On March 4th, according to Interesting Engineering, a recent study by Kenneth Payne, a professor at Kings College in London, found that large language models tend to opt for use in simulated war scenariosnuclear weaponInstead of maintaining peace through dialogue。

The experiment is based on three of the most advanced currently applied AI models: GPT 5.2, Gemini 3 Flash and Claude Sonet 4. Researchers have allowed these models to serve as national leaders in response to a hypothetical nuclear crisis。
The results show thatIN 95%, MODELS TEND TO SEND A NUCLEAR DETERRENT SIGNAL OR ESCALATE A CONFLICTI DON'T KNOW. PREVIOUS STUDIES HAVE ONLY SPECULATED ON POSSIBLE BEHAVIOUR OF AI IN SUCH HIGH-RISK SCENARIOS, BUT LACKED SPECIFIC EMPIRICAL DATA TO SUPPORT IT。
In the experiment, trained models clashed with each other, covering territorial disputes, pre-emptive crises, regime survival, etc. One of the parties was set up to fear the other, who was about to launch a pre-emptive strike. Part of the roll-out is open, while part is subject to strict time limits。
IN EACH GAME, AI MAKES THREE KEY DECISIONS LIKE HUMANS:
1. Analysis of their strengths and weaknesses
2. Prejudicing the next course of action of the counterparty
3. Determining their own response
EACH DECISION CONSISTS OF TWO PARTS: A PUBLIC POSITION STATEMENT AND A PRIVATE INITIATIVE REPRESENTING ACTUAL ACTION. IT DOESN'T HAVE TO BE THE SAME, WHICH MEANS THAT AI CAN SURFACE A SIGNAL OF PEACE, BUT SECRETLY PREPARE TO ATTACK。
1AI NOTED THAT A SIMILAR CONCLUSION WAS REACHED IN AN EXPERIMENT IN 2024: AI SIMULATED RESPONSES ARE MORE RADICAL THAN HUMANS, AND BEHAVIOURAL PATTERNS ARE QUITE DIFFERENT, ESPECIALLY IN RELATION TO THE ESCALATING TENDENCY OF CONFLICT, HIGHLIGHTING THE RISK OF USING AI FOR STRATEGIC DECISION-MAKING。
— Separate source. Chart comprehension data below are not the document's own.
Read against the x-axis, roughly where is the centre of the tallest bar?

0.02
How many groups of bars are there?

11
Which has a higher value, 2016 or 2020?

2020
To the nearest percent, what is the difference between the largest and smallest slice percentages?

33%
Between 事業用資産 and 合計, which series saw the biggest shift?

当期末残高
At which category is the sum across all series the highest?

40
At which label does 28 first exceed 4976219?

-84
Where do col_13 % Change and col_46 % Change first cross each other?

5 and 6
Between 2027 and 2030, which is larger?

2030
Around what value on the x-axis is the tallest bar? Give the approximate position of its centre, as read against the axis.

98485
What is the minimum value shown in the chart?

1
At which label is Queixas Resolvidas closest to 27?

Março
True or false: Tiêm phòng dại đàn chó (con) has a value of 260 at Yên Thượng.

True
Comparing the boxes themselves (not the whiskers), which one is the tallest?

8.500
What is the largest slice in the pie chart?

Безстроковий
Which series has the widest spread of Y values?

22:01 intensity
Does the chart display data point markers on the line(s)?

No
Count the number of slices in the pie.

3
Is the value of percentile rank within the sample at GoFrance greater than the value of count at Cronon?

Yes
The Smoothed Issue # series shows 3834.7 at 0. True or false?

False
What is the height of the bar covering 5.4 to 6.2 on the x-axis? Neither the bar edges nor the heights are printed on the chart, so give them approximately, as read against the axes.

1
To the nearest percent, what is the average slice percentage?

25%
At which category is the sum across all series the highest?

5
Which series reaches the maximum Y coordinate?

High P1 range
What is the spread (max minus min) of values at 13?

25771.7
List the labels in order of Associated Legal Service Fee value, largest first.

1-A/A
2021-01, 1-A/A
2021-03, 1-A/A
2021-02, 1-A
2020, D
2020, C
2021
ANOTHER PAPER IN 2023 EXPLORED THE STRATEGIC REASONING CAPABILITY OF LARGE-LANGUAGE MODELS IN A GAMING ENVIRONMENT. ALTHOUGH THERE IS NO SPECIFIC FOCUS ON NUCLEAR WARFARE, RESEARCH SUGGESTS THAT LARGE LANGUAGE MODELS CAN LEARN TO NEGOTIATE AND CONFRONT TACTICS, WHICH MEANS THAT AI MAY BE AGGRESSIVE OR DECEPTIVE IN COMPLEX SIMULATIONS。
IN THE SIMULATION SCENARIO OF 95%, THE AI MODEL USES NUCLEAR WEAPONS AT LEAST ONCE, AND DIFFERENT MODELS HAVE DIFFERENT CHARACTERISTICS OF CRISIS MANAGEMENT。
Claude prefers an actuarial strategy, which is excellent in the open run, but shows strength in time-bound assignments
ON THE CONTRARY, GPT 5.2: BE MORE CAUTIOUS IN A LONG AND SLOW ESCALATION CRISIS, BUT BECOME EXTREMELY RADICAL AS SOON AS THE DEADLINE APPROACHES。
Gemini's behaviour was confusing and unpredictable, and the situation was changing over and over again between peaceful statements and threats of violence。
PAYNE NOTES THAT FROM THESE RESULTS, THERE IS A GREAT DIFFERENCE BETWEEN AI AND HUMANS IN THE THINKING OF WAR。
IN HIS PAPER, HE WROTE: “AN UNDERSTANDING OF WHETHER FRONT-LINE MODELS CAN IMITATE THE STRATEGIC LOGIC OF HUMANITY IS A NECESSARY PREPARATION FOR AI TO INCREASINGLY INFLUENCE THE STRATEGIC DECISION-MAKING WORLD. MODELS THAT SHOW RESTRAINT AND APPEAR TO BE SAFE IN ONE CONTEXT MAY BE VERY DIFFERENT IN ANOTHER.”
The paper was published on the arXiv preprint platform。